▶ **TASK**: Wherever the word "path" appears in a line of the data, that line should be copied.

▶ **PROVIDED RECORDS**:
================================

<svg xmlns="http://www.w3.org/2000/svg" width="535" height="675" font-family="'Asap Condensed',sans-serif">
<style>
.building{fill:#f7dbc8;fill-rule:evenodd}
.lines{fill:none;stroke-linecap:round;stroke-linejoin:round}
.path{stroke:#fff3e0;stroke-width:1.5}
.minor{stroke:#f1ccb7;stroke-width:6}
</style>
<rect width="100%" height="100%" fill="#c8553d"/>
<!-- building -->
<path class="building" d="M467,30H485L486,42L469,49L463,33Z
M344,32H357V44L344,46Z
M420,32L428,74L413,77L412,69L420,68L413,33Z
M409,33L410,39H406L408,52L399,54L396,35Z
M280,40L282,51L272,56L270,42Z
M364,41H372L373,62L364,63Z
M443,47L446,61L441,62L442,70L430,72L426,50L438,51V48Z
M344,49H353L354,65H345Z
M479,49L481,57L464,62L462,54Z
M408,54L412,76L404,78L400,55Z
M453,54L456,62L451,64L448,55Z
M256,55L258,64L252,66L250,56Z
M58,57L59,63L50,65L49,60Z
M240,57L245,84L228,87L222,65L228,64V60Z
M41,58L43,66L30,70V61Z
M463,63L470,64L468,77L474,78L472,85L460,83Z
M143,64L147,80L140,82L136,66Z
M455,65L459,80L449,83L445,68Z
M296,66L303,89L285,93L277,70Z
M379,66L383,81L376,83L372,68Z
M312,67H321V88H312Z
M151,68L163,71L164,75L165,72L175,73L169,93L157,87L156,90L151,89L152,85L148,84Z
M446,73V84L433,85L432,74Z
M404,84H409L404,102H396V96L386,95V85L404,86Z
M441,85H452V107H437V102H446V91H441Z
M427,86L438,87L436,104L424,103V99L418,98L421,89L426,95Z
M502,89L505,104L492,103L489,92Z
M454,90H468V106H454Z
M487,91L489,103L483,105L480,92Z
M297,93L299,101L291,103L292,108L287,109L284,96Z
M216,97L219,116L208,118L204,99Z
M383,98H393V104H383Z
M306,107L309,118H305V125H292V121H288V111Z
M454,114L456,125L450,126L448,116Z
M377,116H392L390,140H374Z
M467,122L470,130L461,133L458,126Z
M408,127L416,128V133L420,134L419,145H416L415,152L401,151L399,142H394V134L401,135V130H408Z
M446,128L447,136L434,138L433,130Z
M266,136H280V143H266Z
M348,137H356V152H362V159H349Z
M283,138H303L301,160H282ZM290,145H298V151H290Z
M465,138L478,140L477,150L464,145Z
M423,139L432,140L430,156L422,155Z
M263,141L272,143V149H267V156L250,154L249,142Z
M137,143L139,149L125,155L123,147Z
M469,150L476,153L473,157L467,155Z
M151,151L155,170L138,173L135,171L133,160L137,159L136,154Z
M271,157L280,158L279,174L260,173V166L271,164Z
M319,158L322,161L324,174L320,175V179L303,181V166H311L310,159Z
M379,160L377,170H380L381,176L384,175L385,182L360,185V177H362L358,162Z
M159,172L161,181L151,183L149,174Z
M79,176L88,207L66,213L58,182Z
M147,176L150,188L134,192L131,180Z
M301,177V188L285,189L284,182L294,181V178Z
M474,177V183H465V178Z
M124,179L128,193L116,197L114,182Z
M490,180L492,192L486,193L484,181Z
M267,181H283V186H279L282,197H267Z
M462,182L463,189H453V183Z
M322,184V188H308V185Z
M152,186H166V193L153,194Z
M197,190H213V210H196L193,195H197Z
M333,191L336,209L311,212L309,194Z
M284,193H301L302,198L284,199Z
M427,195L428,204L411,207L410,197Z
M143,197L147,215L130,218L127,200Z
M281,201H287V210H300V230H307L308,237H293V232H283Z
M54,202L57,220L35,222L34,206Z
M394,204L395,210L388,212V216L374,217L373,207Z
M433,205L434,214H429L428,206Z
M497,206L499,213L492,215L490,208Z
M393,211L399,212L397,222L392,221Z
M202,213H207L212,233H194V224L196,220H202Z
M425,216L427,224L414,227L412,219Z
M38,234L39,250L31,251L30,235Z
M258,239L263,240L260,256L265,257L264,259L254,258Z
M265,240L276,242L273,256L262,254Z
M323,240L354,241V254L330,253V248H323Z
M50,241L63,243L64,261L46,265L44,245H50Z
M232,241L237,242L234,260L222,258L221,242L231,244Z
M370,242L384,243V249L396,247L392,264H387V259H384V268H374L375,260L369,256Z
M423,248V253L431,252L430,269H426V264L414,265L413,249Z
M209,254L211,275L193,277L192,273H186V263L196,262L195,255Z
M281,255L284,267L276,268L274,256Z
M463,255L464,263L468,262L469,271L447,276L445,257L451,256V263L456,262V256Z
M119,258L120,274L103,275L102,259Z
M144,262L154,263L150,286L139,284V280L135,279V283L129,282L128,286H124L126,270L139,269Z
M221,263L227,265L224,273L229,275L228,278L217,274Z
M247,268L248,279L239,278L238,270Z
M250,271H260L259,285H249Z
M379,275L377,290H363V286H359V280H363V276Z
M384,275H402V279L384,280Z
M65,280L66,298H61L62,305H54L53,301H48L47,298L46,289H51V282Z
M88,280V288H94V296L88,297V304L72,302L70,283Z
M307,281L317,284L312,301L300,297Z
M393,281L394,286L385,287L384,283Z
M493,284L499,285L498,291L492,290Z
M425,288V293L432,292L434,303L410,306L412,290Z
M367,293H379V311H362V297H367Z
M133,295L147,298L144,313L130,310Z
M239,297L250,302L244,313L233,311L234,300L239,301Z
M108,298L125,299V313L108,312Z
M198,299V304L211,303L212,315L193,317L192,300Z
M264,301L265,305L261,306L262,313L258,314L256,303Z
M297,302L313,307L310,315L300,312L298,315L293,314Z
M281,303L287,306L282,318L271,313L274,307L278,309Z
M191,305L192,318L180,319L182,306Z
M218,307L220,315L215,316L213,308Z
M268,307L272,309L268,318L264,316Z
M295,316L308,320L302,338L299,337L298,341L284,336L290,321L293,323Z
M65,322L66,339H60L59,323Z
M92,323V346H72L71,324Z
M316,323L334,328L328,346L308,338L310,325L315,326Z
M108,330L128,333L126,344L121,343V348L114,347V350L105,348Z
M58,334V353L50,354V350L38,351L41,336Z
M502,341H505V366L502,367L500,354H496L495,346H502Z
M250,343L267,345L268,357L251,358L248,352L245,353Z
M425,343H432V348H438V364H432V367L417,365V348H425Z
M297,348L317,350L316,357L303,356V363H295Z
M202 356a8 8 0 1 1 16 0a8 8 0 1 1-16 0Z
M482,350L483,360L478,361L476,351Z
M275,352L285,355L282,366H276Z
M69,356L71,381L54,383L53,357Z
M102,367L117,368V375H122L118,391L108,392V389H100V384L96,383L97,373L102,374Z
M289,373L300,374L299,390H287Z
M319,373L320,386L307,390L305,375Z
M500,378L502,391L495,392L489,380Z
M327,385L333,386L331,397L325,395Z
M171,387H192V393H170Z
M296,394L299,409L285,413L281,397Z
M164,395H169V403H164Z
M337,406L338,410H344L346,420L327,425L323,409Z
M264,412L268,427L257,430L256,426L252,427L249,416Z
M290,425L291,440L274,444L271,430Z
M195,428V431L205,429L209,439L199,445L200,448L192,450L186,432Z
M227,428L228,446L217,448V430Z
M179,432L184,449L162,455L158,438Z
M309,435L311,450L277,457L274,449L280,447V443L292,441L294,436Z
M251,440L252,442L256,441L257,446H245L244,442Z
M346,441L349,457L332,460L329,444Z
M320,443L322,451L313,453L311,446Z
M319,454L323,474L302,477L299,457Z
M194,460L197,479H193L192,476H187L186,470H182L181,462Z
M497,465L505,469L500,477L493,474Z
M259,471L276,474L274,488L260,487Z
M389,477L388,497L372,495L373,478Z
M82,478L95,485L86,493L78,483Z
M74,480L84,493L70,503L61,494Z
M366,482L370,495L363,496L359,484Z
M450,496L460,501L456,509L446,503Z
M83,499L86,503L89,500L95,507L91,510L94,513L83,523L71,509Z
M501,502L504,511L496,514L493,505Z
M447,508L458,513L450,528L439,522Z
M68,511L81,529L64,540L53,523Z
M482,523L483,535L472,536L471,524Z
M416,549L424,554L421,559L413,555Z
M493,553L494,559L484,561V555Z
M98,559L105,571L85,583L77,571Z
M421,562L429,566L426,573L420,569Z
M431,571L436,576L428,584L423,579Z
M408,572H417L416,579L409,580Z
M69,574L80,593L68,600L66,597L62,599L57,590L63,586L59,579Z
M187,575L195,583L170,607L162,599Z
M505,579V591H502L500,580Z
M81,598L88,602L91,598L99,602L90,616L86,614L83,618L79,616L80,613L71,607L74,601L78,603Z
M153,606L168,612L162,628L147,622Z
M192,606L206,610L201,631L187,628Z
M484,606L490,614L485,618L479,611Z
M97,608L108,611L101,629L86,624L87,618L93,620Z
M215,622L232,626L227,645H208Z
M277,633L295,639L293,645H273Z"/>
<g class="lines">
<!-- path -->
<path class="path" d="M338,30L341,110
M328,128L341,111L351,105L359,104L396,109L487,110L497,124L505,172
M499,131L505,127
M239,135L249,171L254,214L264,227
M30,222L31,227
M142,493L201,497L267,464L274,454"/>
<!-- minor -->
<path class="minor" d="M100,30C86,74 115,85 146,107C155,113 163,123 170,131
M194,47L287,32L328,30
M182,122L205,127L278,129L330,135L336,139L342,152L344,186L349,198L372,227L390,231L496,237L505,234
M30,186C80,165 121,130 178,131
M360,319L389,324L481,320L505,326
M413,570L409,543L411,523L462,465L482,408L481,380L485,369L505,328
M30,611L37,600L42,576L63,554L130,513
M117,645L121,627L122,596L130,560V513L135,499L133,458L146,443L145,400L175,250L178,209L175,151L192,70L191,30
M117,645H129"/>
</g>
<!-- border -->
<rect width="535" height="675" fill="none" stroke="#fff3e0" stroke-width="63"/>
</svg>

================================

▶ **OUTPUT**:
.path{stroke:#fff3e0;stroke-width:1.5}
<path class="building" d="M467,30H485L486,42L469,49L463,33Z
<!-- path -->
<path class="path" d="M338,30L341,110
<path class="minor" d="M100,30C86,74 115,85 146,107C155,113 163,123 170,131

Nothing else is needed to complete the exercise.